I rack to a carboy for extended secondary after a month or two, if you don’t you can get quite a bit of acetic character. If it primaried in a carboy you could leave it, I’ve done that before too. When I rack from a bucket primary, I’ll carry over a decent amount of yeast cake. It has always made a nice pellicle after a few months.
If you aren’t getting enough tartness, throw in some dregs from a sour beer. That really seems to favor the lacto/pedio over the Brett.
Racked to secondary or bottles or keg. Bottling at that gravity with a sour is bottle bombs waiting to happen. If you just racked to secondary that would be fine plenty of bugs in there
[quote=“tom sawyer”]I rack to a carboy for extended secondary after a month or two, if you don’t you can get quite a bit of acetic character. If it primaried in a carboy you could leave it, I’ve done that before too. When I rack from a bucket primary, I’ll carry over a decent amount of yeast cake. It has always made a nice pellicle after a few months.

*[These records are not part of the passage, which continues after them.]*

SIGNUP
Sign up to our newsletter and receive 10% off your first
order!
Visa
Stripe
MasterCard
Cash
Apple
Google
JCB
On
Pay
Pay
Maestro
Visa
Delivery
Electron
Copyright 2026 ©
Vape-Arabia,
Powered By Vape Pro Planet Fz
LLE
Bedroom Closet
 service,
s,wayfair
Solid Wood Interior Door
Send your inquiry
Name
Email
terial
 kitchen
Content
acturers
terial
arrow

If you aren’t getting enough tartness, throw in some dregs from a sour beer. That really seems to favor the lacto/pedio over the Brett.[/quote]
acetic is from to much oxygen…you will get that if You leave it in the bucket, if it is a carboy you shouldnt have much to worry about
Based on this feedback, I’m tempted to just add the chips to primary and age it that way. The sour I drink the most is Rodenbach and it doesn’t ever seem to have any dregs. Any suggestions? Duchesse?